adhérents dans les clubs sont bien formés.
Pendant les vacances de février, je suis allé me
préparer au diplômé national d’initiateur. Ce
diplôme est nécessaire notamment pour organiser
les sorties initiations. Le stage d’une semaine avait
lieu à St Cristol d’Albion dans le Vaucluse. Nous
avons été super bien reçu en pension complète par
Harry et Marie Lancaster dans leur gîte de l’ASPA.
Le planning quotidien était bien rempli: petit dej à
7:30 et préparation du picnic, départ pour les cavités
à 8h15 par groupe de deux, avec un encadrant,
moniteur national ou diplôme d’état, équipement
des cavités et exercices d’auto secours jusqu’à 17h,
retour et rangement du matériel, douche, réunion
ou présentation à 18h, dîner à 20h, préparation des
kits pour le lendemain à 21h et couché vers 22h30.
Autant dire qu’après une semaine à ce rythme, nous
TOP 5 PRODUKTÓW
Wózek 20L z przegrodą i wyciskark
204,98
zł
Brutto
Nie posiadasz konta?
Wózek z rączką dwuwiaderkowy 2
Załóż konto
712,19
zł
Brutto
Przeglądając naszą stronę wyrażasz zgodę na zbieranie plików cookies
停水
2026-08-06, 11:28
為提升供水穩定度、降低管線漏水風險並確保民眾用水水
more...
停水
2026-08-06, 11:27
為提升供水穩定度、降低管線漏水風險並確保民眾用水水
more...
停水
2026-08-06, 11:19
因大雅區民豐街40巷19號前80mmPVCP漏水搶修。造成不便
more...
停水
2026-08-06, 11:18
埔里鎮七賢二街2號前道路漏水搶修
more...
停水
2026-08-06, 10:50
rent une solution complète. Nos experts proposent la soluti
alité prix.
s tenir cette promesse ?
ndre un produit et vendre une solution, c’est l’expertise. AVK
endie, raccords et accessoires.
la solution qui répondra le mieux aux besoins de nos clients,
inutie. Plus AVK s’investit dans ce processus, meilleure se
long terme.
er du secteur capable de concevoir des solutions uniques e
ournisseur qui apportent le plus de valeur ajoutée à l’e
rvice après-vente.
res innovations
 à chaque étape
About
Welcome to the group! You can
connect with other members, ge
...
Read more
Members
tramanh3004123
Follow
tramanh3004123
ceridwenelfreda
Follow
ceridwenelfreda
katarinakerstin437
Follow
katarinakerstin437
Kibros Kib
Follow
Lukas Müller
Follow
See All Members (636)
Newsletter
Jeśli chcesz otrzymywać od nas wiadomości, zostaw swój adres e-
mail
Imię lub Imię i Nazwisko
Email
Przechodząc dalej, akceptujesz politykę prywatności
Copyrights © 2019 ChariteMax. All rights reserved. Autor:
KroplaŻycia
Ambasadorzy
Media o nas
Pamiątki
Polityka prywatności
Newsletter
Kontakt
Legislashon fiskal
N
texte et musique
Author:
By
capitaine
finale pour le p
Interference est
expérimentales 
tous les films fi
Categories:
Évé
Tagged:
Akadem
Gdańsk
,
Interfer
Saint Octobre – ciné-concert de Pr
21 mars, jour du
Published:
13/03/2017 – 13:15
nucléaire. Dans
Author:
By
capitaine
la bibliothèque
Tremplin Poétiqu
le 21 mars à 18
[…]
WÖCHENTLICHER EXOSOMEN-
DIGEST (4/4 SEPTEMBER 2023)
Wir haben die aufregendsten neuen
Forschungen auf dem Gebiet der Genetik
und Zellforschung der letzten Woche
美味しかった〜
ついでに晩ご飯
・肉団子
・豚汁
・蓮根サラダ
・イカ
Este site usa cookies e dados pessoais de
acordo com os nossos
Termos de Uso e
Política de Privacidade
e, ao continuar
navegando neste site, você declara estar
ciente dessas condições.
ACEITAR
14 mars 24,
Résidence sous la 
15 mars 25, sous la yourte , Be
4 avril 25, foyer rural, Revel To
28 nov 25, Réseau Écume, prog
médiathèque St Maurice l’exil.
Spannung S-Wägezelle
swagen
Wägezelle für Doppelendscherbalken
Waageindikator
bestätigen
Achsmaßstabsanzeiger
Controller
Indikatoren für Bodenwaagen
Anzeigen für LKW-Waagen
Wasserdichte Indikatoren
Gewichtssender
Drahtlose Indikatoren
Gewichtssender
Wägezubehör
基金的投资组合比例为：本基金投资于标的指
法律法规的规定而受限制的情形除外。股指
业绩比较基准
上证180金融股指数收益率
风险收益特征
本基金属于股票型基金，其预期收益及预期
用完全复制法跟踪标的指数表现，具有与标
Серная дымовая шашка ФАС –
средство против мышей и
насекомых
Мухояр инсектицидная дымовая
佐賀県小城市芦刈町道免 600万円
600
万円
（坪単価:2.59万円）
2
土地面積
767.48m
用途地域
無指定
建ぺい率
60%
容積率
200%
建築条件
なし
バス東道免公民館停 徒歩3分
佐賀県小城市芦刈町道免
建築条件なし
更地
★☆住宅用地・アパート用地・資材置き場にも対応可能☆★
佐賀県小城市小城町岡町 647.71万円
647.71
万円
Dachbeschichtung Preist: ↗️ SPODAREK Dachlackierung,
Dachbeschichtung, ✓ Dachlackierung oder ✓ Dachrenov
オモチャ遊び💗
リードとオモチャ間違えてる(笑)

[Work to be completed]: Write out every line of text from all the entries above as one continuous numbered list, skipping any blank lines.

[Written solution]:
1. adhérents dans les clubs sont bien formés.
2. Pendant les vacances de février, je suis allé me
3. préparer au diplômé national d’initiateur. Ce
4. diplôme est nécessaire notamment pour organiser
5. les sorties initiations. Le stage d’une semaine avait
6. lieu à St Cristol d’Albion dans le Vaucluse. Nous
7. avons été super bien reçu en pension complète par
8. Harry et Marie Lancaster dans leur gîte de l’ASPA.
9. Le planning quotidien était bien rempli: petit dej à
10. 7:30 et préparation du picnic, départ pour les cavités
11. à 8h15 par groupe de deux, avec un encadrant,
12. moniteur national ou diplôme d’état, équipement
13. des cavités et exercices d’auto secours jusqu’à 17h,
14. retour et rangement du matériel, douche, réunion
15. ou présentation à 18h, dîner à 20h, préparation des
16. kits pour le lendemain à 21h et couché vers 22h30.
17. Autant dire qu’après une semaine à ce rythme, nous
18. TOP 5 PRODUKTÓW
19. Wózek 20L z przegrodą i wyciskark
20. 204,98
21. zł
22. Brutto
23. Nie posiadasz konta?
24. Wózek z rączką dwuwiaderkowy 2
25. Załóż konto
26. 712,19
27. zł
28. Brutto
29. Przeglądając naszą stronę wyrażasz zgodę na zbieranie plików cookies
30. 停水
31. 2026-08-06, 11:28
32. 為提升供水穩定度、降低管線漏水風險並確保民眾用水水
33. more...
34. 停水
35. 2026-08-06, 11:27
36. 為提升供水穩定度、降低管線漏水風險並確保民眾用水水
37. more...
38. 停水
39. 2026-08-06, 11:19
40. 因大雅區民豐街40巷19號前80mmPVCP漏水搶修。造成不便
41. more...
42. 停水
43. 2026-08-06, 11:18
44. 埔里鎮七賢二街2號前道路漏水搶修
45. more...
46. 停水
47. 2026-08-06, 10:50
48. rent une solution complète. Nos experts proposent la soluti
49. alité prix.
50. s tenir cette promesse ?
51. ndre un produit et vendre une solution, c’est l’expertise. AVK
52. endie, raccords et accessoires.
53. la solution qui répondra le mieux aux besoins de nos clients,
54. inutie. Plus AVK s’investit dans ce processus, meilleure se
55. long terme.
56. er du secteur capable de concevoir des solutions uniques e
57. ournisseur qui apportent le plus de valeur ajoutée à l’e
58. rvice après-vente.
59. res innovations
60.  à chaque étape
61. About
62. Welcome to the group! You can
63. connect with other members, ge
64. ...
65. Read more
66. Members
67. tramanh3004123
68. Follow
69. tramanh3004123
70. ceridwenelfreda
71. Follow
72. ceridwenelfreda
73. katarinakerstin437
74. Follow
75. katarinakerstin437
76. Kibros Kib
77. Follow
78. Lukas Müller
79. Follow
80. See All Members (636)
81. Newsletter
82. Jeśli chcesz otrzymywać od nas wiadomości, zostaw swój adres e-
83. mail
84. Imię lub Imię i Nazwisko
85. Email
86. Przechodząc dalej, akceptujesz politykę prywatności
87. Copyrights © 2019 ChariteMax. All rights reserved. Autor:
88. KroplaŻycia
89. Ambasadorzy
90. Media o nas
91. Pamiątki
92. Polityka prywatności
93. Newsletter
94. Kontakt
95. Legislashon fiskal
96. N
97. texte et musique
98. Author:
99. By
100. capitaine
101. finale pour le p
102. Interference est
103. expérimentales 
104. tous les films fi
105. Categories:
106. Évé
107. Tagged:
108. Akadem
109. Gdańsk
110. ,
111. Interfer
112. Saint Octobre – ciné-concert de Pr
113. 21 mars, jour du
114. Published:
115. 13/03/2017 – 13:15
116. nucléaire. Dans
117. Author:
118. By
119. capitaine
120. la bibliothèque
121. Tremplin Poétiqu
122. le 21 mars à 18
123. […]
124. WÖCHENTLICHER EXOSOMEN-
125. DIGEST (4/4 SEPTEMBER 2023)
126. Wir haben die aufregendsten neuen
127. Forschungen auf dem Gebiet der Genetik
128. und Zellforschung der letzten Woche
129. 美味しかった〜
130. ついでに晩ご飯
131. ・肉団子
132. ・豚汁
133. ・蓮根サラダ
134. ・イカ
135. Este site usa cookies e dados pessoais de
136. acordo com os nossos
137. Termos de Uso e
138. Política de Privacidade
139. e, ao continuar
140. navegando neste site, você declara estar
141. ciente dessas condições.
142. ACEITAR
143. 14 mars 24,
144. Résidence sous la 
145. 15 mars 25, sous la yourte , Be
146. 4 avril 25, foyer rural, Revel To
147. 28 nov 25, Réseau Écume, prog
148. médiathèque St Maurice l’exil.
149. Spannung S-Wägezelle
150. swagen
151. Wägezelle für Doppelendscherbalken
152. Waageindikator
153. bestätigen
154. Achsmaßstabsanzeiger
155. Controller
156. Indikatoren für Bodenwaagen
157. Anzeigen für LKW-Waagen
158. Wasserdichte Indikatoren
159. Gewichtssender
160. Drahtlose Indikatoren
161. Gewichtssender
162. Wägezubehör
163. 基金的投资组合比例为：本基金投资于标的指
164. 法律法规的规定而受限制的情形除外。股指
165. 业绩比较基准
166. 上证180金融股指数收益率
167. 风险收益特征
168. 本基金属于股票型基金，其预期收益及预期
169. 用完全复制法跟踪标的指数表现，具有与标
170. Серная дымовая шашка ФАС –
171. средство против мышей и
172. насекомых
173. Мухояр инсектицидная дымовая
174. 佐賀県小城市芦刈町道免 600万円
175. 600
176. 万円
177. （坪単価:2.59万円）
178. 2
179. 土地面積
180. 767.48m
181. 用途地域
182. 無指定
183. 建ぺい率
184. 60%
185. 容積率
186. 200%
187. 建築条件
188. なし
189. バス東道免公民館停 徒歩3分
190. 佐賀県小城市芦刈町道免
191. 建築条件なし
192. 更地
193. ★☆住宅用地・アパート用地・資材置き場にも対応可能☆★
194. 佐賀県小城市小城町岡町 647.71万円
195. 647.71
196. 万円
197. Dachbeschichtung Preist: ↗️ SPODAREK Dachlackierung,
198. Dachbeschichtung, ✓ Dachlackierung oder ✓ Dachrenov
199. オモチャ遊び💗
200. リードとオモチャ間違えてる(笑)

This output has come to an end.